There are four different parts to calligraphy, these are the bush, ink, paper and stone. these are know as 'the four treasures of the artist study'.....
The key when it comes to understanding and mastering calligraphy is how you use and control the brush. The brush was the main essential when doing calligraphy; this was made with bamboo and rabbit hair. This type of brush has been used since the Neolithic period, and the earliest surviving brush dated back too the Warring States Period.
The later bushes that were made for calligraphy were made using different animals hair, this made different thickness brushes which allowed you to use them for the strength, width and direction of the strokes when creating art; it allowed you to have the choice of using the tip of a brush or the full brush. The Chinese had a pattern where they would write in vertical columns. This was due to them writing on the strips of bamboo or wood. They didn't write vertical for everything, they would write horizontal when it comes to writing on the top of the door, it would also be written right to left.
It has only been due to the western influences that they have started writing left to right. They started to write on silk instead of wood, but when it came to the invention of paper in the Eastern Han Dynasty, they decided to take that idea up due to it giving of different textures.
The ink that they used was made of lampblack and a kind of glue, they would mix it into a paste and put into a mould to dry. They would them rub the dried in onto a stone and added water to it. They said that 'the stone which the ink was rubbed on is a work of art itself'.
When staring to develop the art of calligraphy, it allowed you to use many Chinese characters and forms. Many of the first calligraphy characteristics were pictogram's, this lead to later characters using two pictogram's together. The structure of Chinese characters are not as straight forward as you would think they are, they are a variety of shapes, this allows them to be an ideal subject for calligraphy art.
Movable Print:
Printing techniques were advanced further in the Ch'ing-li period (1041-1048), it was advanced through the invention of movable print. Although it was a great invention, it was time consuming and very costly. Each piece of movable type had a piece of Chinese character, which were carved on a tiny piece of amalgam of clay and glue. Each of the carved blocks were used as a specific page of a particular book. To create the piece of movable print, the part which created the character was thin, as thin as an edge of a coin. Once creating this, it is placed in fire which hardens it.
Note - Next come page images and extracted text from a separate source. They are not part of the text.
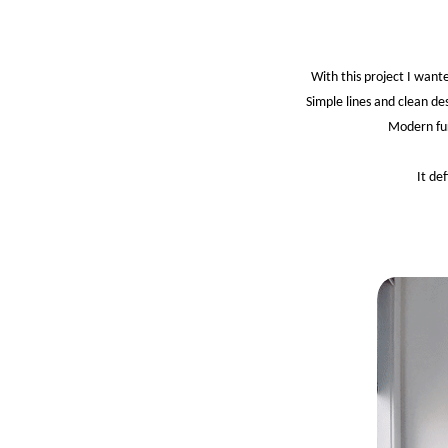
With this project I want
Simple lines and clean de
Modern fur
It de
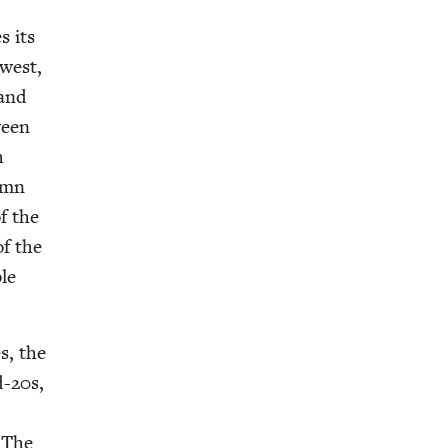
s its
 west,
 and
ween
h
­umn
f the
of the
ble
es, the
d-
20
s,
f The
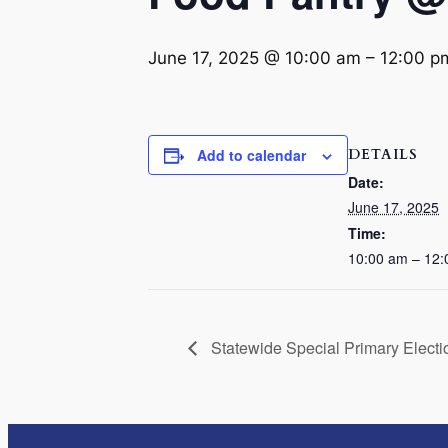
June 17, 2025 @ 10:00 am
–
12:00 p
DETAILS
Add to calendar
Date:
June 17, 2025
Time:
10:00 am – 12
Statewide Special Primary Electi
For each of the commonly used characters there was at least twenty plus types for them, allowing each Chinese character to have several pieces of type for them. China were very protective over there printing materials, so when not using the type they were covered in paper to protect them and then grouped together according to the rhymes and stored away in wooden frames, although there were plenty of Chinese characters they would come across certain characters which had not been made up in advance, so this was when the had to create them.
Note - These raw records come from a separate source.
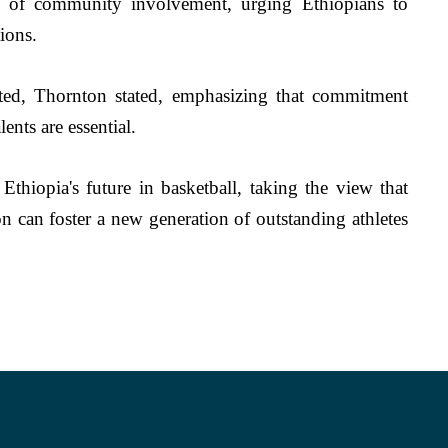
le of community involvement, urging Ethiopians to 
ions. 
liated, Thornton stated, emphasizing that commitment 
ents are essential.
thiopia's future in basketball, taking the view that 
n can foster a new generation of outstanding athletes 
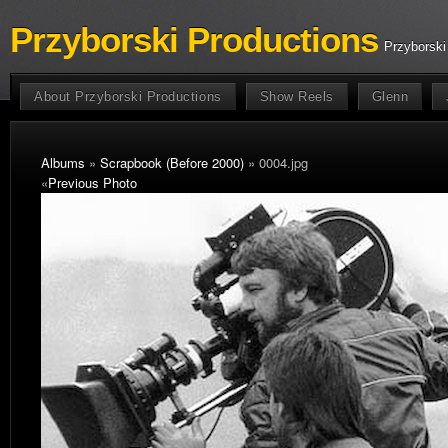
Przyborski Productions
Przyborski
About Przyborski Productions
Show Reels
Glenn
Albums
»
Scrapbook (Before 2000)
» 0004.jpg
«
Previous Photo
In 1313, a man called Weng Chen commission a craftman to carve 60,000 characters which were carved onto movable wooden blocks.
Centuries movable type and block printing existed side by side in China.
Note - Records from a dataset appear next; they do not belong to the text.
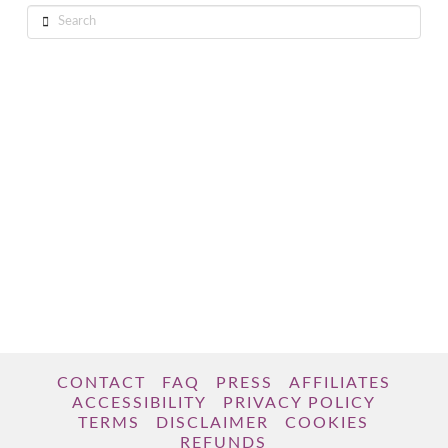
Search
CONTACT
FAQ
PRESS
AFFILIATES
ACCESSIBILITY
PRIVACY POLICY
TERMS
DISCLAIMER
COOKIES
REFUNDS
In the Xinjiang area, it wasn't certain when movable print and printing was introduced, but in the 13th century in Turfan there were printing materials found in several different languages.
Around the 13th century printing from China had reached the West due to people visiting and taking tings which inspire them to create. A man called Johannes Gutenberg, he was inspired by Chinese print which lead him to create it in the West. Gutenberg perfected all of his techniques and his sophisticated press designs typesetting methods, allowed a mass collection of books to become a reality and the technology spread throughout Europe.
By the 15th century, printing had become know in Holland, Germany and Prague; they were on the path to perfecting their printing techniques by using movable print.
The invention of Chinese movable print has helped the Chinese culture to progress, allowing them to develop their technology; also allowed them to advance their human civilization.